### Arbeitsauftrag
Setzen Sie den Lesetext über die neue Weinkultur in Berlin nach seinem letzten Satz fort.
-------- Lesetext --------
Die Multi-Kulti Stadt Berlin ist ständig im Wandel, auch im Weinwandel. Die Deutschen trinken mehr Wein denn je. Dabei helfen nicht nur südliche Einflüsse, sondern auch die zahlreichen Zuwanderer in der Hauptstadt. Sie bringen frischen Wind in die Stadt und machen das aus Berlin, was es ist.
Wir sind inzwischen (mit Recht!) stolz auf den deutschen Wein und entdecken zunehmend dessen Güte – aber nicht nur das. Wir entdecken eine neue Lebensart.

Weinläden öffnen an vielen Ecken und finden großen Zulauf, moderne Geschäftsmodelle erfrischen den Markt und viele Berliner sagen ihren, zum Teil internationalen Gästen, was die Deutschen aus Trauben machen können. Dazu wird mittags immer häufiger statt einer Apfelschorle oder einem Glas Wein eine ganze Flasche geordert, – und nicht mehr nur Chablis oder Sancerre, nein – man trinkt Riesling.Bravo Deutschland. Bravo Berlin – die neue Lebensart kommt an. Wein ist Kultur, und wer Wein trinkt hat Stil.
-------- Verfügbare Daten --------
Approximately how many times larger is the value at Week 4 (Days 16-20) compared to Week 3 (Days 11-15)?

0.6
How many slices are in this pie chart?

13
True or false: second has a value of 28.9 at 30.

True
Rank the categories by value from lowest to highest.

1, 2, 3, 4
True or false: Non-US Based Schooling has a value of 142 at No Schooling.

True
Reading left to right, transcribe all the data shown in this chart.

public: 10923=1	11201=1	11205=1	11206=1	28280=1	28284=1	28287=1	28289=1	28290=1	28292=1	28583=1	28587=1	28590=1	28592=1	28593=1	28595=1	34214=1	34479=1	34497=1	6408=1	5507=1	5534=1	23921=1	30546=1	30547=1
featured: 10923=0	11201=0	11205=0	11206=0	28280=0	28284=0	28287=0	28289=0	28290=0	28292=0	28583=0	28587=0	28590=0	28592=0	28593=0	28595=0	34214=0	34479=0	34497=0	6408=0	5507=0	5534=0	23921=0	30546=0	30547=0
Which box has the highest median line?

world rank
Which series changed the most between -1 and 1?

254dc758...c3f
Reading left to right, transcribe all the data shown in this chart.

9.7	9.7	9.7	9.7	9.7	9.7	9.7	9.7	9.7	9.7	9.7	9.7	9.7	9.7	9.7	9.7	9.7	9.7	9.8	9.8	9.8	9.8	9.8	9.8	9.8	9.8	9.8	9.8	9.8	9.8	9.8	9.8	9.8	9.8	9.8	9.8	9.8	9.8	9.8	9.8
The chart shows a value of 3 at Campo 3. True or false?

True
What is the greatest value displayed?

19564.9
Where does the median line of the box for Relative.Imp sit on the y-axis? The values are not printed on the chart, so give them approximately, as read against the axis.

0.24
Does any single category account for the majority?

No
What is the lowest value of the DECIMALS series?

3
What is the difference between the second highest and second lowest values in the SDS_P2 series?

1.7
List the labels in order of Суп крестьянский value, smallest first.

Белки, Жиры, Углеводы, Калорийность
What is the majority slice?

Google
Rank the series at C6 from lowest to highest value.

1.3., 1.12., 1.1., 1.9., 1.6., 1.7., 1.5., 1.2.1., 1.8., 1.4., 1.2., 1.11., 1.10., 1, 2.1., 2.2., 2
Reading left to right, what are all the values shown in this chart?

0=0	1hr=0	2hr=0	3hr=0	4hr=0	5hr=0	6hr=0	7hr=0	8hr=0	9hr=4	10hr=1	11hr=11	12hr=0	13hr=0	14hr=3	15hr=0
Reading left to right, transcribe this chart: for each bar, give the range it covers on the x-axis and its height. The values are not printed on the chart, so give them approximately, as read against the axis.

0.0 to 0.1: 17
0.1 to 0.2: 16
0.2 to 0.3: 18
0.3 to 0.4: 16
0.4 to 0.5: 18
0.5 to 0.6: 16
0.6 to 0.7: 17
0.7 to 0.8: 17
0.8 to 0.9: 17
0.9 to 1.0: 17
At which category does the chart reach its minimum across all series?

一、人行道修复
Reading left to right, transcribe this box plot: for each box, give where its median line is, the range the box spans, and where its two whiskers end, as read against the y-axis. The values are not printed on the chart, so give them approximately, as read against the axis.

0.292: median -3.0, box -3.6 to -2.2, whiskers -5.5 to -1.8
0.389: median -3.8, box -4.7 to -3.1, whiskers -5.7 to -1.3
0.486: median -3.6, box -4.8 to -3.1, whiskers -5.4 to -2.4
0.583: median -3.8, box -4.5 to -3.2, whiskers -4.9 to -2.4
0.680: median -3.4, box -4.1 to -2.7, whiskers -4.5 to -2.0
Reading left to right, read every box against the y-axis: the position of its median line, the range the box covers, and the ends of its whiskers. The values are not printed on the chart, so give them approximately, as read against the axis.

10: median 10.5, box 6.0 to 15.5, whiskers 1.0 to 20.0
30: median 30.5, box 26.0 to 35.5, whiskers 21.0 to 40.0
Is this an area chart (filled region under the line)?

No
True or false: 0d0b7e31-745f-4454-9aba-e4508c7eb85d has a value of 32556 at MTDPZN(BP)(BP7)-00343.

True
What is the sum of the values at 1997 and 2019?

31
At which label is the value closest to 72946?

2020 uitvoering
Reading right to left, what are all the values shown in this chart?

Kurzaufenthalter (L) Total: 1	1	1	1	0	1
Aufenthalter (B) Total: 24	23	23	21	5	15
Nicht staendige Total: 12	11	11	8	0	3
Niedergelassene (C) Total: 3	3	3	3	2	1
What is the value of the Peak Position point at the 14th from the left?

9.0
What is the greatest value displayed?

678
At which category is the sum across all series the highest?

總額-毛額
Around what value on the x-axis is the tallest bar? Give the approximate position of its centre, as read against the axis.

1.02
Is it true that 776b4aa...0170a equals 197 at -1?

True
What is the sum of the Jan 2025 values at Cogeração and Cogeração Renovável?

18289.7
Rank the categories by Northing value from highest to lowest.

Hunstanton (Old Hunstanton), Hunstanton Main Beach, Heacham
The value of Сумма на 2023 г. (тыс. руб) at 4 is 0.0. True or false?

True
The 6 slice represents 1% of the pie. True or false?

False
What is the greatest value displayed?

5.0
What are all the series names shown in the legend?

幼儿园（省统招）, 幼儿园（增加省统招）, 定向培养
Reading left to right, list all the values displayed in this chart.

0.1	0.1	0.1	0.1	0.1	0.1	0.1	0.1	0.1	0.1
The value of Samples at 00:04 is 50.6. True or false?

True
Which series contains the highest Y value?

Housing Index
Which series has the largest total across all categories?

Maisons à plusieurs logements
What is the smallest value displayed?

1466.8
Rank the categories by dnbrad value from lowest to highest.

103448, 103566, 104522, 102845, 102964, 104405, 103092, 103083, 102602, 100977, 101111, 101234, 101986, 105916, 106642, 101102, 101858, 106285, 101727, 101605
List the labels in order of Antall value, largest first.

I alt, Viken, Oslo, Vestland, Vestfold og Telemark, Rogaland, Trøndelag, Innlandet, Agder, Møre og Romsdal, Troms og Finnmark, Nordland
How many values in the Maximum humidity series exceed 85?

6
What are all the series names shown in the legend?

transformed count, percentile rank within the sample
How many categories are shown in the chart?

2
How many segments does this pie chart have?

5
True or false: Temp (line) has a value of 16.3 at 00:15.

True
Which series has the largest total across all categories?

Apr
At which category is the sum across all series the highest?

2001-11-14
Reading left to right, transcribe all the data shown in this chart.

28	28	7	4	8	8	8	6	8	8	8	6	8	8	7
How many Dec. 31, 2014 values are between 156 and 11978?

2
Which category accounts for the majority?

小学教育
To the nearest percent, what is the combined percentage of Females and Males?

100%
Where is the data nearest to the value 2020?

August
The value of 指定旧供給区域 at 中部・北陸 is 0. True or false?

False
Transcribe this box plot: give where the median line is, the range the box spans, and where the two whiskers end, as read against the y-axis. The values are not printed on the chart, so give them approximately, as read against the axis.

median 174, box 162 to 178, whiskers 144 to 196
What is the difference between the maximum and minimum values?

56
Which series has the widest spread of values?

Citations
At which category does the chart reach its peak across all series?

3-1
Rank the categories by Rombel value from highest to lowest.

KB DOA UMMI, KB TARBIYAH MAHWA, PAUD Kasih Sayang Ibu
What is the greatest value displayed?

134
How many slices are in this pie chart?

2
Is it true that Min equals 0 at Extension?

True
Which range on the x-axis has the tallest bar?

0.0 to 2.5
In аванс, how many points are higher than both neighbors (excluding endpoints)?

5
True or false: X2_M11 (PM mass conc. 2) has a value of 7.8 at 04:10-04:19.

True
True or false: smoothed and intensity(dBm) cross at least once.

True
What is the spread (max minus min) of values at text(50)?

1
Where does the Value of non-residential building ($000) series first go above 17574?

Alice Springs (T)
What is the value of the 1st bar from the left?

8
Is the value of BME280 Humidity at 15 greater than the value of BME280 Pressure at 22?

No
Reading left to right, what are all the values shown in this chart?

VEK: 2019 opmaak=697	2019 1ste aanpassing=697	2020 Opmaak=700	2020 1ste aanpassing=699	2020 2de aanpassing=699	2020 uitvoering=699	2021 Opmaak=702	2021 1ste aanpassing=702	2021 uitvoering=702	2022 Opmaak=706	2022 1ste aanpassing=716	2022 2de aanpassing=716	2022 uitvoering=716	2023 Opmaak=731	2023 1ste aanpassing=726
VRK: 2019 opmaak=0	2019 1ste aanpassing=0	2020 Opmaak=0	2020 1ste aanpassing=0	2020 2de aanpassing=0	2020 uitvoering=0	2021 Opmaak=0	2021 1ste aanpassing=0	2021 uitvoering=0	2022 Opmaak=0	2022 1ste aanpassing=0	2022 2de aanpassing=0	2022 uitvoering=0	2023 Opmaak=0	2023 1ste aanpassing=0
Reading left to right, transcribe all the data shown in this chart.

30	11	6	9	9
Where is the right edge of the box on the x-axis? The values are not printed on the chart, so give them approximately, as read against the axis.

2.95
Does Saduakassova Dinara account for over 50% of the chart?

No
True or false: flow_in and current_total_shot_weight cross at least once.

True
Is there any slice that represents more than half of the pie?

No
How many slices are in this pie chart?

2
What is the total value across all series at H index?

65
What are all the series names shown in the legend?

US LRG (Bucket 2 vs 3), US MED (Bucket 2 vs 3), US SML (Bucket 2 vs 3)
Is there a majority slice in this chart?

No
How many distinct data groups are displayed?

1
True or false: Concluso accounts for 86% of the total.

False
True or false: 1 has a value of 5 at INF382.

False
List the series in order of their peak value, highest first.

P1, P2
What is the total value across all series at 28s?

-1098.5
--------
### Ergebnis
Marion und Peter Wiese

Natürlich ist Berlin eine Weinstadt! Viele engagierte Weinhändler, Sommeliers, Gastronomen und auch wir Weintrinker sind quasi Weinbotschafter. Die Auswahl an deutschen und internationalen Gewächsen ist groß und bunt. Dadurch, dass wir in keinem Weinanbaugebiet liegen, wird auch kein Wein aus einer Region bevorzugt. Das Thema hat übrigens noch eine andere Seite. In der Hauptstadt bieten sich viele ehemalige Industriebauten mit ihren Gewölben als Weinkeller an. So haben auch wir es durch einen ehemaligen Aufzugschacht zu einem kleinen Keller gebracht, der konstante 14 Grad hält. Deutsche Rieslinge und Spätburgunder füllen unsere Regale. Privat sind wir also eher Puristen – im Restaurant probieren wir eigentlich alles.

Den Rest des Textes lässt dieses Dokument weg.